Goal of the exercise
Only the count is needed. Count the lines below with the word "Drive" in them.

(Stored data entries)
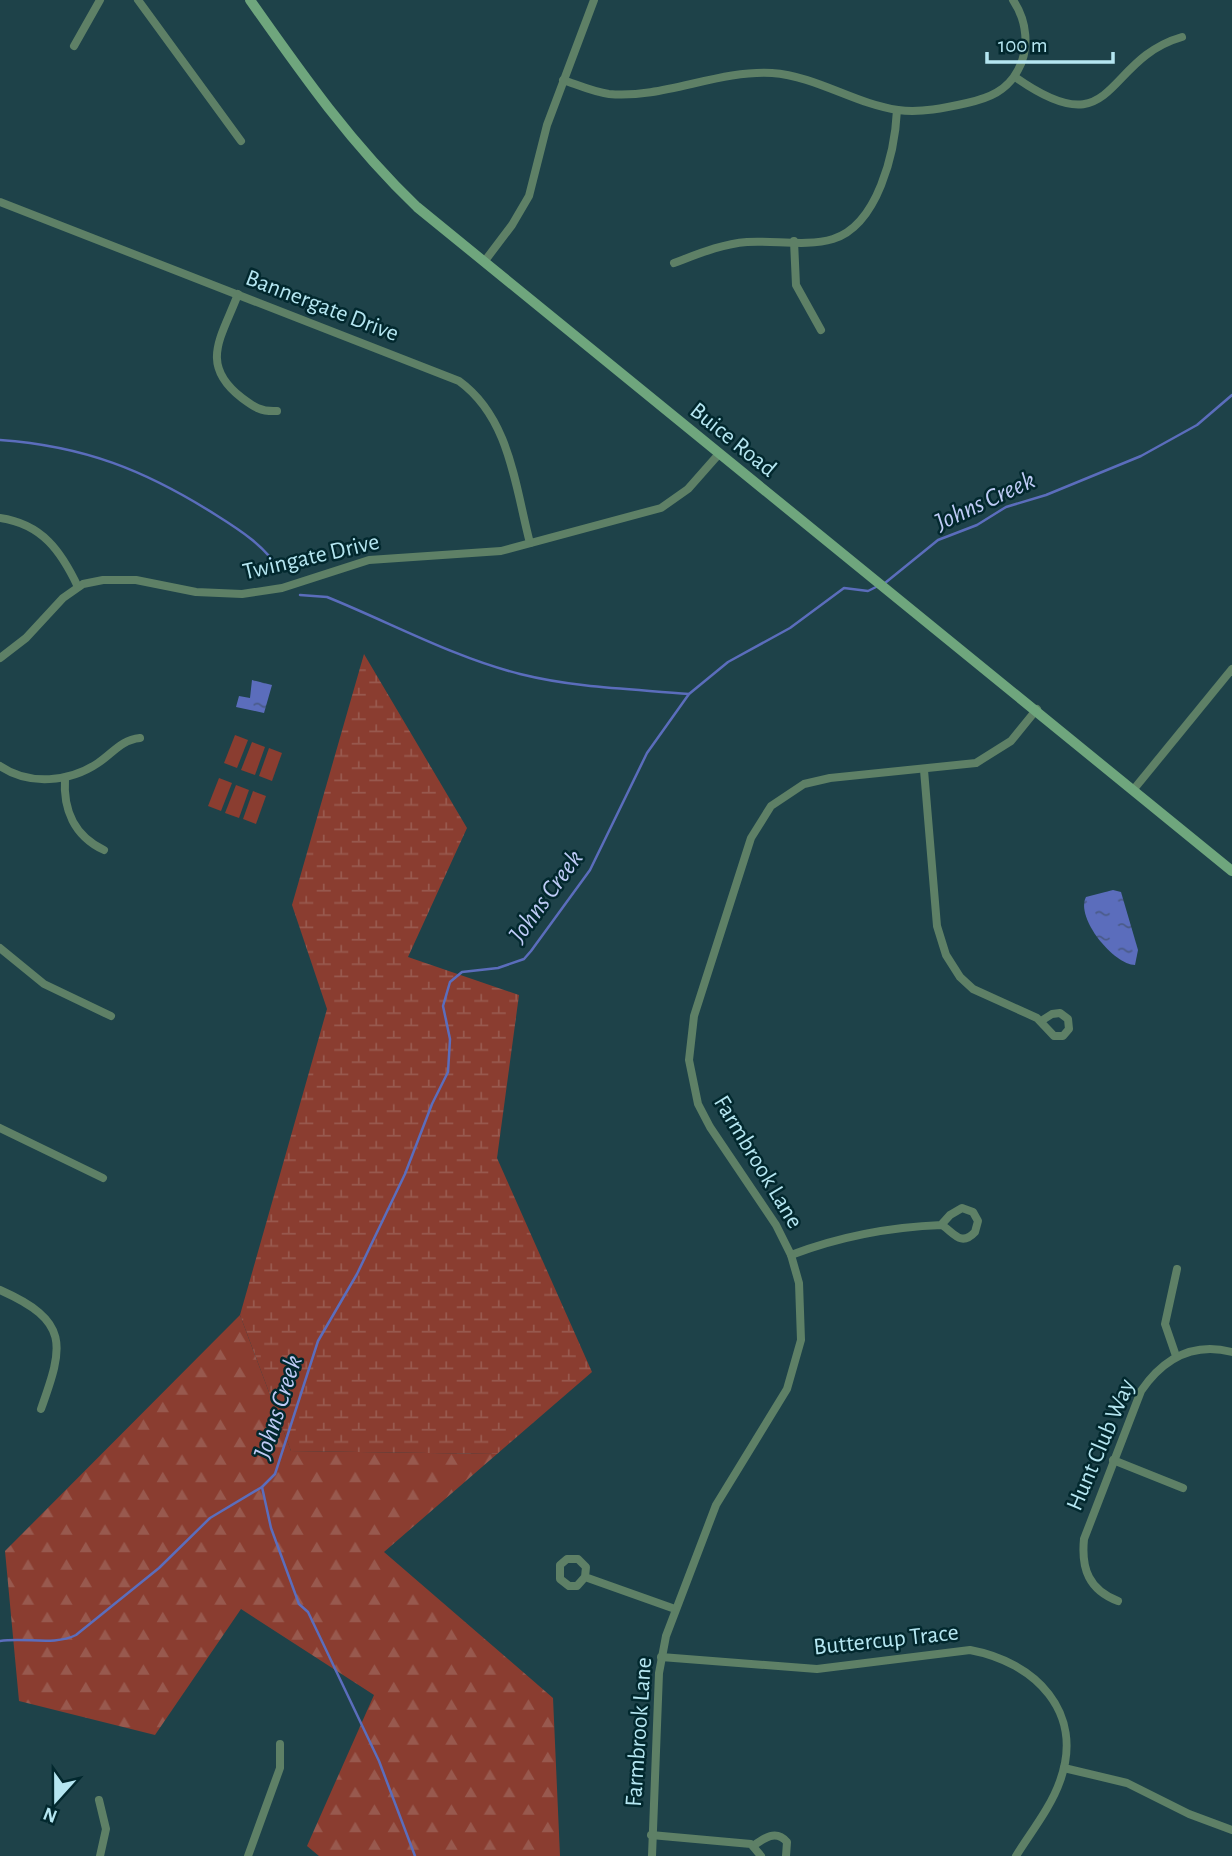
<svg xmlns="http://www.w3.org/2000/svg" width="1232" height="1856" viewBox="0 0 1232 1856" font-family="'Alegreya Sans',sans-serif">
  <defs>
    <pattern id="forest-firs" width="22" height="20" patternUnits="userSpaceOnUse" patternTransform="scale(1.75)"><rect width="22" height="20" fill="#8a3d30"/><path d="M5 1l3.5 6h-7zM16 11l3.5 6h-7z" fill="#98594e"/></pattern>
    <pattern id="wetland-marsh" width="20" height="14" patternUnits="userSpaceOnUse" patternTransform="scale(1.75)"><rect width="20" height="14" fill="#8a3d30"/><path d="M1 5h8M5 5V1M11 12h8M15 12V8" fill="none" stroke="#98594e"/></pattern>
    <pattern id="water-ripples" width="26" height="14" patternUnits="userSpaceOnUse" patternTransform="scale(1.75)"><rect width="26" height="14" fill="#5b6dbc"/><path d="M2 4q2-2 4 0t4 0M15 11q2-2 4 0t4 0" fill="none" stroke="#4a5b88"/></pattern>
  </defs>
  <rect width="100%" height="100%" fill="#1e4249"/>
  <!-- green -->
  <g fill="#8a3d30">
    <path d="M235,735L248,740L237,768L224,763Z"/>
    <path d="M252,742L265,747L255,775L241,770Z"/>
    <path d="M269,748L282,753L272,781L259,776Z"/>
    <path d="M219,778L232,783L221,811L208,806Z"/>
    <path d="M236,785L249,790L239,818L225,813Z"/>
    <path d="M253,791L266,796L256,824L243,819Z"/>
  </g>
  <!-- forest -->
  <path fill="url(#forest-firs)" d="M240,1315L291,1451L497,1454L384,1552L553,1698L560,1856H319L307,1846L374,1695L241,1609L155,1735L19,1701L5,1551Z"/>
  <!-- wetland -->
  <path fill="url(#wetland-marsh)" d="M364,654L467,828L408,957L519,995L497,1158L592,1372L497,1454L291,1451L240,1315L327,1009L292,905Z"/>
  <!-- water -->
  <g fill="url(#water-ripples)">
    <path d="M252,680L272,685L264,713L236,707L239,696L250,698Z"/>
    <path d="M1113,890L1121,892L1138,950L1135,965C1114,965 1075,918 1086,897Z"/>
  </g>
  <g fill="none" stroke-linecap="round" stroke-linejoin="round">
    <!-- stream -->
    <g stroke="#5b6dbc" stroke-width="2.5">
      <path d="M0,440C84,446 145,470 216,515C240,530 265,546 280,571"/>
      <path d="M885,583L938,540L977,525L1006,507L1046,495L1141,456L1197,425L1232,395"/>
      <path d="M300,595L327,597C389,622 455,658 520,674C576,688 632,689 689,694"/>
      <path d="M262,1487L271,1528L299,1604L308,1612L379,1761L415,1856"/>
      <path d="M0,1641C25,1637 54,1646 76,1635L159,1568L210,1518L262,1487L275,1474L318,1341L357,1274L405,1174L432,1104L448,1072L450,1039L443,1006L450,982L462,972L498,968L524,959L531,951L590,870L647,753L689,694L728,662L790,628L844,588L868,591L876,587"/>
    </g>
    <!-- street -->
    <g stroke="#5e8066" stroke-width="8">
      <path d="M138,0L241,141"/>
      <path d="M74,46L100,0"/>
      <path d="M1015,77C1117,149 1102,60 1182,37"/>
      <path d="M563,80C578,85 593,92 609,94C663,99 717,70 772,73C816,76 855,104 898,110C921,113 945,108 967,103C989,98 1007,91 1018,70C1030,48 1027,21 1013,0"/>
      <path d="M0,202L459,381C510,418 515,486 530,543"/>
      <path d="M794,241L796,285L821,330"/>
      <path d="M484,262L512,225L529,196L547,125L594,0"/>
      <path d="M674,263C698,254 721,244 747,242C774,240 807,247 833,239C878,225 895,152 897,110"/>
      <path d="M238,294C222,337 198,364 242,398C254,407 261,412 277,411"/>
      <path d="M0,518C42,524 61,551 78,587"/>
      <path d="M0,658L26,638L63,598L83,584L103,580H136L196,592L242,594L282,588L369,560L501,551L661,508L688,489L718,455"/>
      <path d="M0,766C29,786 70,782 98,763C113,753 121,740 140,738"/>
      <path d="M924,770L937,926L946,955L960,977L973,989L1037,1018L1054,1036H1063L1069,1029L1068,1019L1060,1013L1052,1014L1041,1021"/>
      <path d="M65,778C63,809 74,836 104,850"/>
      <path d="M1134,789L1232,669"/>
      <path d="M0,948L44,984L111,1016"/>
      <path d="M0,1128L103,1178"/>
      <path d="M791,1255C841,1236 889,1227 942,1225C954,1233 961,1247 975,1232L978,1221L973,1212L962,1208L950,1215L941,1225"/>
      <path d="M0,1290C70,1321 64,1345 41,1409"/>
      <path d="M1176,1356L1165,1324L1177,1269"/>
      <path d="M1113,1460L1183,1488"/>
      <path d="M585,1577L586,1567L578,1559H567L560,1565V1579L569,1586H577L585,1577L675,1609"/>
      <path d="M1118,1601C1089,1590 1081,1569 1084,1539L1141,1391C1163,1359 1193,1342 1232,1352"/>
      <path d="M661,1657L817,1669L970,1650C1035,1662 1085,1712 1060,1781C1051,1807 1031,1832 1016,1856"/>
      <path d="M1064,1768L1127,1783L1189,1814L1232,1830"/>
      <path d="M99,1800L106,1829L100,1856"/>
      <path d="M651,1835L751,1844L761,1856"/>
      <path d="M753,1846C764,1838 776,1829 787,1842L786,1856"/>
      <path d="M248,1856L280,1768V1744"/>
      <path d="M652,1856L659,1673L666,1636L716,1505L787,1389L801,1340L799,1283L791,1255L776,1225L710,1127L698,1104L689,1060L694,1016L751,838L771,806L804,784L830,778L976,763L1011,741L1037,709"/>
    </g>
    <!-- secondary -->
    <path stroke="#6fa67d" stroke-width="10" d="M250,0C302,74 351,144 417,207L1232,871"/>
  </g>
  <g text-anchor="middle" dominant-baseline="central" stroke-width="5" stroke-linejoin="round" paint-order="stroke">
    <!-- street labels -->
    <g font-size="24" fill="#b5e6f1" stroke="#02282e">
      <text transform="translate(322 306) rotate(21)">Bannergate Drive</text>
      <text transform="translate(733 440) rotate(39)">Buice Road</text>
      <text transform="translate(311 557) rotate(-13)">Twingate Drive</text>
      <text transform="translate(758 1162) rotate(59)">Farmbrook Lane</text>
      <text transform="translate(1101 1445) rotate(-67)">Hunt Club Way</text>
      <text transform="translate(886 1640) rotate(-6)">Buttercup Trace</text>
      <text transform="translate(639 1732) rotate(-86)">Farmbrook Lane</text>
    </g>
    <!-- water labels -->
    <g font-size="26" font-style="italic" fill="#becbf6" stroke="#02282e">
      <text transform="translate(985 501) rotate(-25)">Johns Creek</text>
      <text transform="translate(546 896) rotate(-54)">Johns Creek</text>
      <text transform="translate(278 1407) rotate(-72)">Johns Creek</text>
    </g>
  </g>
  <!-- north arrow -->
  <g transform="translate(56 1800) rotate(201)" stroke="#02282e" stroke-width="5" paint-order="stroke">
  <path d="M0-5L12 26L0 18L-12 26Z" fill="#b5e6f1"/>
  <text y="-10" font-size="19" font-weight="bold" text-anchor="middle" fill="#b5e6f1">N</text>
  </g>
  <!-- scale -->
  <path d="M987 52v10h126v-10" fill="none" stroke="#b5e6f1" stroke-width="3.5"/>
  <text x="998" y="52" font-size="21" fill="#b5e6f1" stroke="#02282e" stroke-width="5" paint-order="stroke">100 m</text>
</svg>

Result
2